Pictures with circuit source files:

• • •

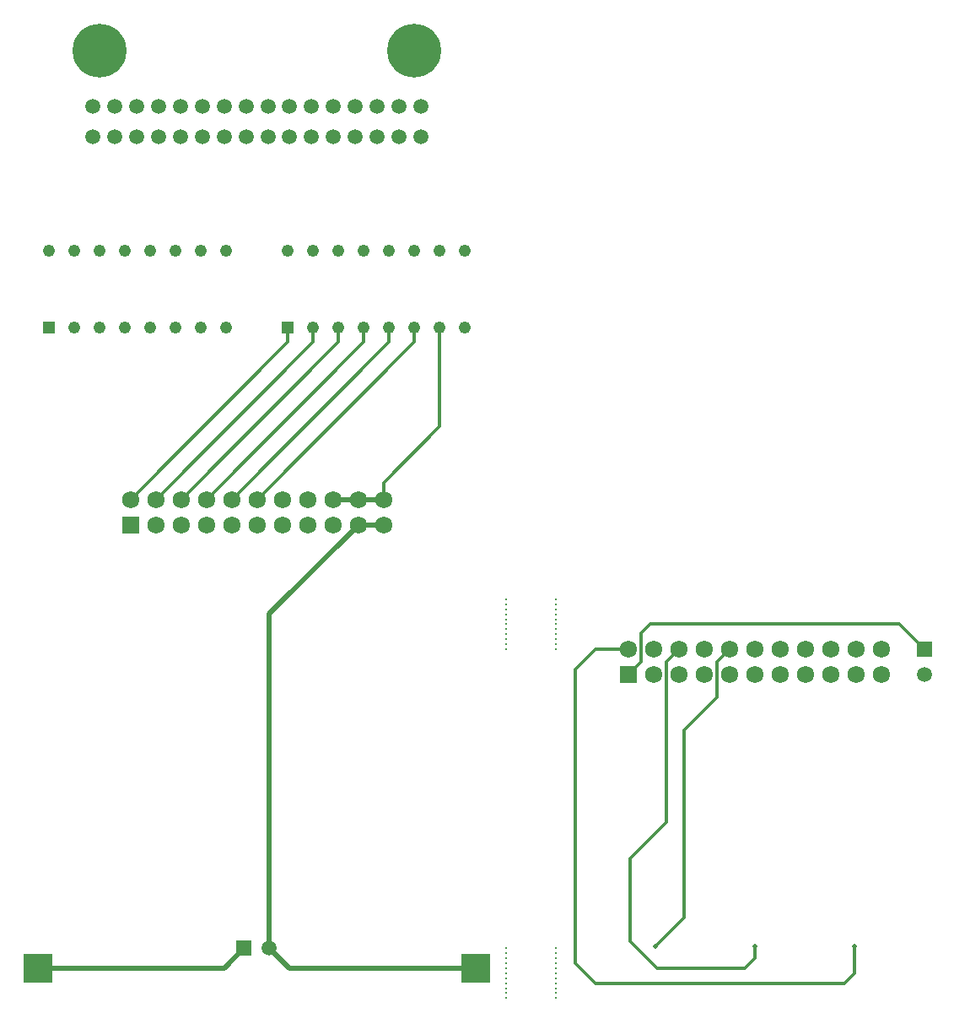
<source format=gbl>
G04*
G04 #@! TF.GenerationSoftware,Altium Limited,Altium Designer,24.1.2 (44)*
G04*
G04 Layer_Physical_Order=2*
G04 Layer_Color=16711680*
%FSLAX25Y25*%
%MOIN*%
G70*
G04*
G04 #@! TF.SameCoordinates,470A4D24-D506-40DE-B28D-38AA9C1F057A*
G04*
G04*
G04 #@! TF.FilePolarity,Positive*
G04*
G01*
G75*
%ADD24C,0.01181*%
%ADD25C,0.01968*%
%ADD26C,0.01181*%
%ADD27R,0.06791X0.06791*%
%ADD28C,0.06791*%
%ADD29R,0.11811X0.11811*%
%ADD30R,0.05906X0.05906*%
%ADD31C,0.05906*%
%ADD32R,0.04842X0.04842*%
%ADD33C,0.04842*%
%ADD34C,0.21260*%
%ADD35R,0.05906X0.05906*%
%ADD36C,0.01968*%
D24*
X196850Y157480D02*
D03*
Y155512D02*
D03*
Y153543D02*
D03*
Y151575D02*
D03*
Y149606D02*
D03*
Y147638D02*
D03*
Y145669D02*
D03*
Y143701D02*
D03*
Y141732D02*
D03*
Y139764D02*
D03*
Y137795D02*
D03*
X216535D02*
D03*
Y139764D02*
D03*
Y141732D02*
D03*
Y143701D02*
D03*
Y145669D02*
D03*
D03*
Y147638D02*
D03*
Y149606D02*
D03*
Y151575D02*
D03*
Y153543D02*
D03*
Y155512D02*
D03*
Y157480D02*
D03*
Y1969D02*
D03*
Y0D02*
D03*
Y3937D02*
D03*
Y5906D02*
D03*
Y7874D02*
D03*
Y9843D02*
D03*
Y11811D02*
D03*
Y13780D02*
D03*
Y15748D02*
D03*
Y17717D02*
D03*
Y19685D02*
D03*
X196850D02*
D03*
Y17717D02*
D03*
Y15748D02*
D03*
Y13780D02*
D03*
Y11811D02*
D03*
Y9843D02*
D03*
Y7874D02*
D03*
Y5906D02*
D03*
Y1969D02*
D03*
Y3937D02*
D03*
Y0D02*
D03*
D25*
X103307Y151732D02*
X138425Y186850D01*
X103307Y19685D02*
Y151732D01*
X138425Y186850D02*
X148425D01*
X138425Y196850D02*
X148425D01*
X128425D02*
X138425D01*
X111181Y11811D02*
X185039D01*
X103307Y19685D02*
X111181Y11811D01*
X85433D02*
X93307Y19685D01*
X11811Y11811D02*
X85433D01*
D26*
X98425Y196850D02*
X160627Y259053D01*
Y264722D01*
X88425Y196850D02*
X150669Y259095D01*
Y264764D01*
X78425Y196850D02*
X140669Y259095D01*
Y264764D01*
X68425Y196850D02*
X130669Y259095D01*
Y264764D01*
X58425Y196850D02*
X120669Y259095D01*
Y264764D01*
X170669Y225787D02*
Y264764D01*
X148425Y196850D02*
Y203543D01*
X170669Y225787D01*
X110669Y259095D02*
Y264764D01*
X48425Y196850D02*
X110669Y259095D01*
X160627Y264722D02*
X160669Y264764D01*
X253937Y147638D02*
X352362D01*
X250289Y132809D02*
Y143990D01*
X253937Y147638D01*
X245276Y127795D02*
X250289Y132809D01*
X352362Y147638D02*
X362205Y137795D01*
X280262Y132782D02*
X285276Y137795D01*
X280262Y118890D02*
Y132782D01*
X267285Y105913D02*
X280262Y118890D01*
X260289Y132809D02*
X265276Y137795D01*
X260289Y69345D02*
Y132809D01*
X246063Y55118D02*
X260289Y69345D01*
X232283Y137795D02*
X245276D01*
X224410Y13780D02*
Y129921D01*
X232283Y137795D01*
X224410Y13780D02*
X232283Y5906D01*
X330709D01*
X334646Y9843D01*
X246063Y22345D02*
X256597Y11811D01*
X291339D02*
X295276Y15748D01*
X256597Y11811D02*
X291339D01*
X246063Y22345D02*
Y55118D01*
X255906Y20472D02*
X267285Y31852D01*
Y105913D01*
X295276Y15748D02*
Y20472D01*
X334646Y9843D02*
Y20472D01*
D27*
X245276Y127795D02*
D03*
X48425Y186850D02*
D03*
D28*
X255276Y127795D02*
D03*
X265276D02*
D03*
X275276D02*
D03*
X285276D02*
D03*
X295276D02*
D03*
X305276D02*
D03*
X315276D02*
D03*
X325276D02*
D03*
X335276D02*
D03*
X345276D02*
D03*
X245276Y137795D02*
D03*
X255276D02*
D03*
X265276D02*
D03*
X275276D02*
D03*
X285276D02*
D03*
X295276D02*
D03*
X305276D02*
D03*
X315276D02*
D03*
X325276D02*
D03*
X335276D02*
D03*
X345276D02*
D03*
X58425Y186850D02*
D03*
X68425D02*
D03*
X78425D02*
D03*
X88425D02*
D03*
X98425D02*
D03*
X108425D02*
D03*
X118425D02*
D03*
X128425D02*
D03*
X138425D02*
D03*
X148425D02*
D03*
X48425Y196850D02*
D03*
X58425D02*
D03*
X68425D02*
D03*
X78425D02*
D03*
X88425D02*
D03*
X98425D02*
D03*
X108425D02*
D03*
X118425D02*
D03*
X128425D02*
D03*
X138425D02*
D03*
X148425D02*
D03*
D29*
X185039Y11811D02*
D03*
X11811D02*
D03*
D30*
X93307Y19685D02*
D03*
D31*
X103307D02*
D03*
X163386Y351969D02*
D03*
X154724D02*
D03*
X146063D02*
D03*
X137402D02*
D03*
X128740D02*
D03*
X120079D02*
D03*
X111417D02*
D03*
X102756D02*
D03*
X94095D02*
D03*
X85433D02*
D03*
X76772D02*
D03*
X68110D02*
D03*
X59449D02*
D03*
X50787D02*
D03*
X42126D02*
D03*
X33465D02*
D03*
X163386Y340158D02*
D03*
X154724D02*
D03*
X146063D02*
D03*
X137402D02*
D03*
X128740D02*
D03*
X120079D02*
D03*
X111417D02*
D03*
X102756D02*
D03*
X94095D02*
D03*
X85433D02*
D03*
X76772D02*
D03*
X68110D02*
D03*
X59449D02*
D03*
X50787D02*
D03*
X42126D02*
D03*
X33465D02*
D03*
X362205Y127795D02*
D03*
D32*
X16181Y264764D02*
D03*
X110669D02*
D03*
D33*
X26181D02*
D03*
X36181D02*
D03*
X46181D02*
D03*
X56181D02*
D03*
X66181D02*
D03*
X76181D02*
D03*
X86181D02*
D03*
Y295276D02*
D03*
X76181D02*
D03*
X66181D02*
D03*
X56181D02*
D03*
X46181D02*
D03*
X36181D02*
D03*
X26181D02*
D03*
X16181D02*
D03*
X120669Y264764D02*
D03*
X130669D02*
D03*
X140669D02*
D03*
X150669D02*
D03*
X160669D02*
D03*
X170669D02*
D03*
X180669D02*
D03*
Y295276D02*
D03*
X170669D02*
D03*
X160669D02*
D03*
X150669D02*
D03*
X140669D02*
D03*
X130669D02*
D03*
X120669D02*
D03*
X110669D02*
D03*
D34*
X160630Y374016D02*
D03*
X36220D02*
D03*
D35*
X362205Y137795D02*
D03*
D36*
X255906Y20472D02*
D03*
X295276D02*
D03*
X334646D02*
D03*
M02*

</source>
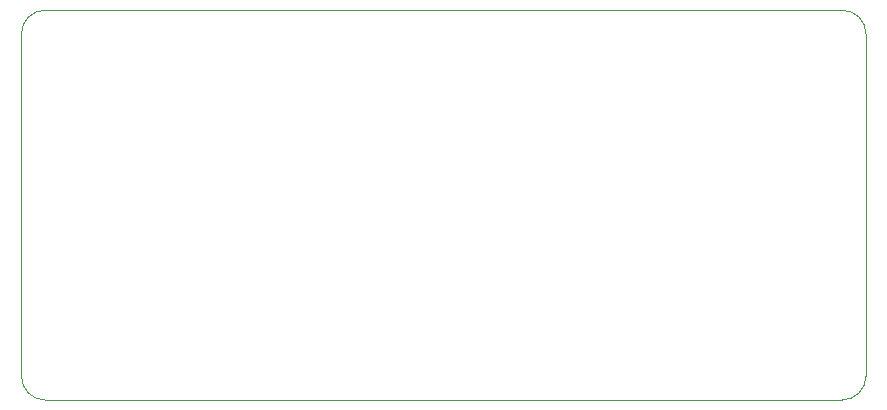
<source format=gbr>
%TF.GenerationSoftware,KiCad,Pcbnew,8.0.1*%
%TF.CreationDate,2024-05-21T16:03:15+09:00*%
%TF.ProjectId,USB-to-RS485-Converter-Small,5553422d-746f-42d5-9253-3438352d436f,1.0*%
%TF.SameCoordinates,Original*%
%TF.FileFunction,Profile,NP*%
%FSLAX46Y46*%
G04 Gerber Fmt 4.6, Leading zero omitted, Abs format (unit mm)*
G04 Created by KiCad (PCBNEW 8.0.1) date 2024-05-21 16:03:15*
%MOMM*%
%LPD*%
G01*
G04 APERTURE LIST*
%TA.AperFunction,Profile*%
%ADD10C,0.050000*%
%TD*%
G04 APERTURE END LIST*
D10*
X108687500Y-115087500D02*
X108687500Y-86087500D01*
X178187500Y-117087500D02*
X110687500Y-117087500D01*
X108687500Y-86087500D02*
G75*
G02*
X110687500Y-84087500I2000000J0D01*
G01*
X110687500Y-84087500D02*
X178187500Y-84087500D01*
X110687500Y-117087500D02*
G75*
G02*
X108687500Y-115087500I0J2000000D01*
G01*
X178187500Y-84087500D02*
G75*
G02*
X180187500Y-86087500I0J-2000000D01*
G01*
X180187500Y-86087500D02*
X180187500Y-115087500D01*
X180187500Y-115087500D02*
G75*
G02*
X178187500Y-117087500I-2000000J0D01*
G01*
M02*

</source>
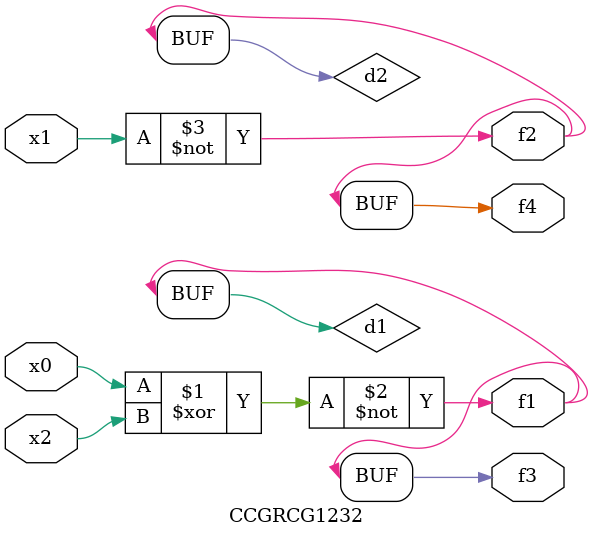
<source format=v>
module CCGRCG1232(
	input x0, x1, x2,
	output f1, f2, f3, f4
);

	wire d1, d2, d3;

	xnor (d1, x0, x2);
	nand (d2, x1);
	nor (d3, x1, x2);
	assign f1 = d1;
	assign f2 = d2;
	assign f3 = d1;
	assign f4 = d2;
endmodule

</source>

• • •

## [Exercise directions]
Nothing but the lines from the line containing "wire d1, d2, d3;" through the final line of the entries should appear in your answer, copied exactly.

## [Output of the task]
	wire d1, d2, d3;

	xnor (d1, x0, x2);
	nand (d2, x1);
	nor (d3, x1, x2);
	assign f1 = d1;
	assign f2 = d2;
	assign f3 = d1;
	assign f4 = d2;
endmodule

</source>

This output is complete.